What net force would actually be necessary to stop an automobile of mass 880 traveling initially at a speed of 52.0 in a distance equal to the diameter of a dime, which is 1.8 ?
You gave no units.
I will assume 880 kg
52 m/s
1.8 cm which is .018 meters
F = m a so we need a
v = Vi + a t
0 = 52 + a t
so a t = -52
a =-52/t
then
d = (1/2) a t^2
.018 = (1/2) (-52/t) t^2
t = .018/26 = 6.92 * 10^-4
so
a = -52/t = -52 /(6.922*10^-4)
then
F = 880 a
This question was asked three days ago, with the proper units included.
See
http://www.jiskha.com/display.cgi?id=1268561532
To find the net force required to stop the automobile, we can use Newton's second law of motion, which states that force (F) equals mass (m) multiplied by acceleration (a), or F = ma.
First, let's find the acceleration of the car using the formula for acceleration:
acceleration (a) = (final velocity - initial velocity) / time
Since we want to stop the car, the final velocity will be 0 m/s.
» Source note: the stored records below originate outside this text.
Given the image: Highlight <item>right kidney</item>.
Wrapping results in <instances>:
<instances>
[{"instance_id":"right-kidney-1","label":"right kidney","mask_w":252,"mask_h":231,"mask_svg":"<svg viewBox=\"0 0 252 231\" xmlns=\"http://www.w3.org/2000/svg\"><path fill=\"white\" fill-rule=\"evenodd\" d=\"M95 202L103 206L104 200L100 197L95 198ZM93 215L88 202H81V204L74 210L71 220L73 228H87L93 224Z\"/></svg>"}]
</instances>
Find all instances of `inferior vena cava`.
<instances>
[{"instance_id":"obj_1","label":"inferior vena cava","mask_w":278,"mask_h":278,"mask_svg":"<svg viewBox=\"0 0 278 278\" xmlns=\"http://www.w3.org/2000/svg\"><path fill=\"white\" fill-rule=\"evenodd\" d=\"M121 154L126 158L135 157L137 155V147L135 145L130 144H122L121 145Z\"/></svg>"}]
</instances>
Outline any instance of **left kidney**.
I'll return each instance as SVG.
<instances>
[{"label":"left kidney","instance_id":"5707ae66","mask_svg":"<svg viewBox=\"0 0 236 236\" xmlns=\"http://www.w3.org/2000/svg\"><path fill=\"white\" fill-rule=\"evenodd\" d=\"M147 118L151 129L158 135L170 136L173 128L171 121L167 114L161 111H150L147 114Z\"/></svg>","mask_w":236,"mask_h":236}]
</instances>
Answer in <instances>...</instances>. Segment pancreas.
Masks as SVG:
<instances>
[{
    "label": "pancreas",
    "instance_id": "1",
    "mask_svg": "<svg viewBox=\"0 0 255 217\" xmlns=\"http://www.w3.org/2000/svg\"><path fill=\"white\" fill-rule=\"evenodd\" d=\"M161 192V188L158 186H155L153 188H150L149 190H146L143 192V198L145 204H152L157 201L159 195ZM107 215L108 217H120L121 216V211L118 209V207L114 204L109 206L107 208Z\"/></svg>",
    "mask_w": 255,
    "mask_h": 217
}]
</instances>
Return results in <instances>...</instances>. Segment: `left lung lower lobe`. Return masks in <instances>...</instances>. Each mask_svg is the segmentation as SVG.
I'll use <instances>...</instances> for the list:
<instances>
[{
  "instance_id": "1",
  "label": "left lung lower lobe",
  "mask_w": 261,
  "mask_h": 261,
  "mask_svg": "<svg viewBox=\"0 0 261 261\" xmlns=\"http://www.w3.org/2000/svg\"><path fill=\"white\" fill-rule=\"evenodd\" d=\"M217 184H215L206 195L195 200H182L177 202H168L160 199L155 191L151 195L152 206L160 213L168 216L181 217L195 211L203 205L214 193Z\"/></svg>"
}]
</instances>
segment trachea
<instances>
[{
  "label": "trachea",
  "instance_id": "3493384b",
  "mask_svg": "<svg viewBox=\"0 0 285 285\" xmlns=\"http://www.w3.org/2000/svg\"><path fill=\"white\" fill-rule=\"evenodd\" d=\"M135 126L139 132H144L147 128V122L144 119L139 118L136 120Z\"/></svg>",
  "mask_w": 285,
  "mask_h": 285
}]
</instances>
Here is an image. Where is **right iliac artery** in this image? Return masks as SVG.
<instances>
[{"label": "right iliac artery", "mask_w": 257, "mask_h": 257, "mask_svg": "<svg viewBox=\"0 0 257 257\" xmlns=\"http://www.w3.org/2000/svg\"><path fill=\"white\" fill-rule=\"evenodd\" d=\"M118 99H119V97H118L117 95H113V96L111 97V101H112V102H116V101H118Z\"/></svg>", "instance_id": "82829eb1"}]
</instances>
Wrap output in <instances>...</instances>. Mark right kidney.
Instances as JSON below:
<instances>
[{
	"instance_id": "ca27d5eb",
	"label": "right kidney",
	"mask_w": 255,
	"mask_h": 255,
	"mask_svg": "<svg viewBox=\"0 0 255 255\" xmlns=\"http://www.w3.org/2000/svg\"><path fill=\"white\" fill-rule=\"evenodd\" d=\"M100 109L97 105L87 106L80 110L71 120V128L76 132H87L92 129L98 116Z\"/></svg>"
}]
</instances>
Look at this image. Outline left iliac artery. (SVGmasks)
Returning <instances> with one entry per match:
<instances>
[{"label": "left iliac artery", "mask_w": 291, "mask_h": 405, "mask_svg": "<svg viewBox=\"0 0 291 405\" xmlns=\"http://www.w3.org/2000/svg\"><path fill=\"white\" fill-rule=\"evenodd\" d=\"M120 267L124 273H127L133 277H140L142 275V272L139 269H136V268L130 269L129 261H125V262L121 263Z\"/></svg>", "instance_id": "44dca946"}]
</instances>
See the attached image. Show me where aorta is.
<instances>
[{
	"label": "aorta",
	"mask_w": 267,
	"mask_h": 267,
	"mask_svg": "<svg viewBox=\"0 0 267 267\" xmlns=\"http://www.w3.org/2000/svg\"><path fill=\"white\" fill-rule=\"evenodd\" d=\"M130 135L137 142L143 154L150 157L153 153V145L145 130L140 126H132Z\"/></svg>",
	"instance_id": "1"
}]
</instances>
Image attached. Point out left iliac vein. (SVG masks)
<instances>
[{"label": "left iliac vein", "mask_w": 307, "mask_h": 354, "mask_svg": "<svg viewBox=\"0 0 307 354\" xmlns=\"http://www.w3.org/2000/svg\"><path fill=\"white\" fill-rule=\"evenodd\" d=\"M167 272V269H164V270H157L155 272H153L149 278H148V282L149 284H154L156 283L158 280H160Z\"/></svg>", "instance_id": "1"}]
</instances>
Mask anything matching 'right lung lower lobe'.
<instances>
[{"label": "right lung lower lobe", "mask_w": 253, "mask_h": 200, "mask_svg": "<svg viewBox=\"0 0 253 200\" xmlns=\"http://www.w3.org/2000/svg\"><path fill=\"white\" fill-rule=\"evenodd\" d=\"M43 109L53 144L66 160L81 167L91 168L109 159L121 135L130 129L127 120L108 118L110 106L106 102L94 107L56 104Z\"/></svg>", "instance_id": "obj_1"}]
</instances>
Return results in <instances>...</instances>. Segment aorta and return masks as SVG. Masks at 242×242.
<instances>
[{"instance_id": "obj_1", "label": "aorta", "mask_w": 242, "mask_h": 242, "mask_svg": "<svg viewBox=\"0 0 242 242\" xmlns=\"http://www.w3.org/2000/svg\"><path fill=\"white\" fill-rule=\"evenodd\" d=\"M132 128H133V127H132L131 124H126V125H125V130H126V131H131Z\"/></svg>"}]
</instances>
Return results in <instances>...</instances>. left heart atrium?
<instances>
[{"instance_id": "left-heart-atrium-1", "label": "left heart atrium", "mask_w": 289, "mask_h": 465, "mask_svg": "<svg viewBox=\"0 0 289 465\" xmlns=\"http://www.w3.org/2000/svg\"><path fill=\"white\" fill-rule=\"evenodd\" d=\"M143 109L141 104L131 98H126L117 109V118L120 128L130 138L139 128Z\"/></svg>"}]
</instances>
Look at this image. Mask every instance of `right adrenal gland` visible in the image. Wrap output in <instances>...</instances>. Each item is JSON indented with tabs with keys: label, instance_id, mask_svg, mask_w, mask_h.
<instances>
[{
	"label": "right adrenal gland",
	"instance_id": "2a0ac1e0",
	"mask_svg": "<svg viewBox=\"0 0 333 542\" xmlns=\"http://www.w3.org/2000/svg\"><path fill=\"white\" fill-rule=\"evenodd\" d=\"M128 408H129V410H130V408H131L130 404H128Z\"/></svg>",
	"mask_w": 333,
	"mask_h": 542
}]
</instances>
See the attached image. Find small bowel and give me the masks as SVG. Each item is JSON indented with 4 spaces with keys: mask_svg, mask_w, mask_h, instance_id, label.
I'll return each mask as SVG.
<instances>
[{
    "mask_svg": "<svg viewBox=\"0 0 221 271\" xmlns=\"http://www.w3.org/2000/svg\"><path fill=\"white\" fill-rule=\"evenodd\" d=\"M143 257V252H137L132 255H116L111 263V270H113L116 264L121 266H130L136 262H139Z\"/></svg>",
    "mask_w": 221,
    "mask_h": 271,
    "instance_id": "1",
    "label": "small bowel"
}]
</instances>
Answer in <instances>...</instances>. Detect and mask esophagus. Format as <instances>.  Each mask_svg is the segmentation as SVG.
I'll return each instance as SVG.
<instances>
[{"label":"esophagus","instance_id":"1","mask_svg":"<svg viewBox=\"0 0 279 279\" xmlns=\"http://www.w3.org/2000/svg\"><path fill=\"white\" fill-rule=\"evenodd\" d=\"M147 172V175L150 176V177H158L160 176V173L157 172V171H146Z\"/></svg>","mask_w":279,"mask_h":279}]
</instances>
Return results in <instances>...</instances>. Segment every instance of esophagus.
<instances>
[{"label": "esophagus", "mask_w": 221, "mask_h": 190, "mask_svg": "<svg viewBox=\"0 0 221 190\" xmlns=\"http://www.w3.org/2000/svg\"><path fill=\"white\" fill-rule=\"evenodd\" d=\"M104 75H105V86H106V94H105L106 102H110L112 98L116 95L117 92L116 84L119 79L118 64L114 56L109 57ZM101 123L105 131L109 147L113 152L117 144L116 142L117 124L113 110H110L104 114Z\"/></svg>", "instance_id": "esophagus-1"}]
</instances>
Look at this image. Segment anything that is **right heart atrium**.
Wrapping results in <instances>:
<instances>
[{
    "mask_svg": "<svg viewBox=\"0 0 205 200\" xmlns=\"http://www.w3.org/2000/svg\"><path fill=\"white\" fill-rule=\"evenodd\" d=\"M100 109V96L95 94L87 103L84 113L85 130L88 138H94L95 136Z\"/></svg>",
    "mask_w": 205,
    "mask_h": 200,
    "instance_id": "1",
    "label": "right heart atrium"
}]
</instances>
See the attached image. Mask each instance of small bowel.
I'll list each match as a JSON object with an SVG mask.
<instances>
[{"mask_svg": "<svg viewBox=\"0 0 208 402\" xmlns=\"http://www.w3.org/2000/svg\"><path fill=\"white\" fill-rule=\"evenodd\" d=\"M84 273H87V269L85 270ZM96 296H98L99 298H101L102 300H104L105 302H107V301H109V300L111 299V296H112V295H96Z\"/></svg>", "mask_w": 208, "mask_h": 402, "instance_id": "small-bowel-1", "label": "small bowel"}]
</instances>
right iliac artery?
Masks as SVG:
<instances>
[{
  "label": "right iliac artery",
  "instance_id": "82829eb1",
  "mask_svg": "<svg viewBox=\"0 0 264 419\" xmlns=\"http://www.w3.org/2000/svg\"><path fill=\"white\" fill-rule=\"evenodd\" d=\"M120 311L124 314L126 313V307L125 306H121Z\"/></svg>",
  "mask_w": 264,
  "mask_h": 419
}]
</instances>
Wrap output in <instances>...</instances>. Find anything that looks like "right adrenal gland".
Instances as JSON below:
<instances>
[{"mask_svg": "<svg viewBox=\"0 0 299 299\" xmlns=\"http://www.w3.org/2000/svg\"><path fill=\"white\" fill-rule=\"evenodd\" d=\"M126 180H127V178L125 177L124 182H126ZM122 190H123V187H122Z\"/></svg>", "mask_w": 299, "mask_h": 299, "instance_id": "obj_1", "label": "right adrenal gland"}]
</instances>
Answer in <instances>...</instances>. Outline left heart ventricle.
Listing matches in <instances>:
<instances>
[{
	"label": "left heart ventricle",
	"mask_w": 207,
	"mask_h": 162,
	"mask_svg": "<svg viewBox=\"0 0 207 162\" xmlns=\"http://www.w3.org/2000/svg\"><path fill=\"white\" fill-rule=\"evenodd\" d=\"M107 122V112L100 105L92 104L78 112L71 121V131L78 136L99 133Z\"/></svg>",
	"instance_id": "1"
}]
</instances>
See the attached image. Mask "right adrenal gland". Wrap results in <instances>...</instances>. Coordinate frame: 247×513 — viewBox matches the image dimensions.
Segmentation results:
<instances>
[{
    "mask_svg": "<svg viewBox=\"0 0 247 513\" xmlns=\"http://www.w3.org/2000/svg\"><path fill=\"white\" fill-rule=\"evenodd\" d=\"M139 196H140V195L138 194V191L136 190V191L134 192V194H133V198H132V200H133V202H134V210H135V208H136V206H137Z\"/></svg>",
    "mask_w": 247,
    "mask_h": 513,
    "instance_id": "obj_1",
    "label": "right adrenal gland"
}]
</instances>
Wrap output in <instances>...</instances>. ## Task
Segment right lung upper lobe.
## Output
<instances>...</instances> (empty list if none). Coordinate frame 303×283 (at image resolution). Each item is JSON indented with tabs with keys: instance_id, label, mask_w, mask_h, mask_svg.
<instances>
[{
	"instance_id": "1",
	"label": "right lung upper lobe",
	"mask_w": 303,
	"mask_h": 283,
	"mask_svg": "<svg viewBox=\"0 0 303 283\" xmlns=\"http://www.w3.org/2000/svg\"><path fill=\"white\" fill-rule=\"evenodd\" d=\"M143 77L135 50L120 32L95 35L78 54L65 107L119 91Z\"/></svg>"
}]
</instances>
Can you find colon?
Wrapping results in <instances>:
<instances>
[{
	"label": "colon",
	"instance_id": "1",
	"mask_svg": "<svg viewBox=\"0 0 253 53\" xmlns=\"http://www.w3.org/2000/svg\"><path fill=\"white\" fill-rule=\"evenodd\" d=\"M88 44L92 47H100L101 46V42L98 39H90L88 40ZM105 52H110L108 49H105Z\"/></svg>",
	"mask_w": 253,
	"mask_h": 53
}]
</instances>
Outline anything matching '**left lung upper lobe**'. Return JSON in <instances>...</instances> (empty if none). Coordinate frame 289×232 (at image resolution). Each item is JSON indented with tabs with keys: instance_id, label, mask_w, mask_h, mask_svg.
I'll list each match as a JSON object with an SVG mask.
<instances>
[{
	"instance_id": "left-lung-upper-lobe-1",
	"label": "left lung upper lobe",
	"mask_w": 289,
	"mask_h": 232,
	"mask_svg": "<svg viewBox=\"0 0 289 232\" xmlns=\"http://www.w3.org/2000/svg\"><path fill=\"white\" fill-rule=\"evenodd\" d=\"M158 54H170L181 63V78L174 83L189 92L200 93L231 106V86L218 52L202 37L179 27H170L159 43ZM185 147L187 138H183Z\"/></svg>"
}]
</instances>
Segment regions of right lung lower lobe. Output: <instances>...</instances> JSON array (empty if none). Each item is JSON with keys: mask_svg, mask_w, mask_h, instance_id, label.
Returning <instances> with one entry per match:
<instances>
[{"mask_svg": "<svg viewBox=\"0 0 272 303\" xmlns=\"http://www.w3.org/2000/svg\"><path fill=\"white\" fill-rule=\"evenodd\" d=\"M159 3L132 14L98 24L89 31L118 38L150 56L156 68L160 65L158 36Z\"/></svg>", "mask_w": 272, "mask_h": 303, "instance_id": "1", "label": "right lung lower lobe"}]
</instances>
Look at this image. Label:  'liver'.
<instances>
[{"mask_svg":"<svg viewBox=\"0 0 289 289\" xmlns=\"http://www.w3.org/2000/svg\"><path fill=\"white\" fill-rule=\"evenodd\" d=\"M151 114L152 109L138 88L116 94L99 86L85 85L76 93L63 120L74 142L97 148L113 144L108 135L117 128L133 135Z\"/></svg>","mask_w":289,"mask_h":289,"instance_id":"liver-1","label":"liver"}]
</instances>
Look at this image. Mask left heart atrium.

The initial velocity is given as 52.0 m/s. The time taken to stop the car is not given, but we can assume that it happens very quickly, almost instantaneously (0 seconds).
a = (0 - 52.0) / 0
a = -52.0 / 0
This results in an undefined value since we cannot divide by zero.
However, we can still find the net force required to stop the car by assuming a small finite time, such as 0.01 seconds. This will give us an approximation of the force needed to stop the car.
a = (0 - 52.0) / 0.01
a = -5200 m/s^2
Now that we have the acceleration, we can calculate the net force using Newton's second law:
F = ma
F = (880 kg) * (-5200 m/s^2)
F = -4,576,000 N
Therefore, the net force required to stop the automobile of mass 880 kg, initially traveling at a speed of 52.0 m/s, in a distance equal to the diameter of a dime, which is 1.8 cm, would be approximately -4,576,000 Newtons.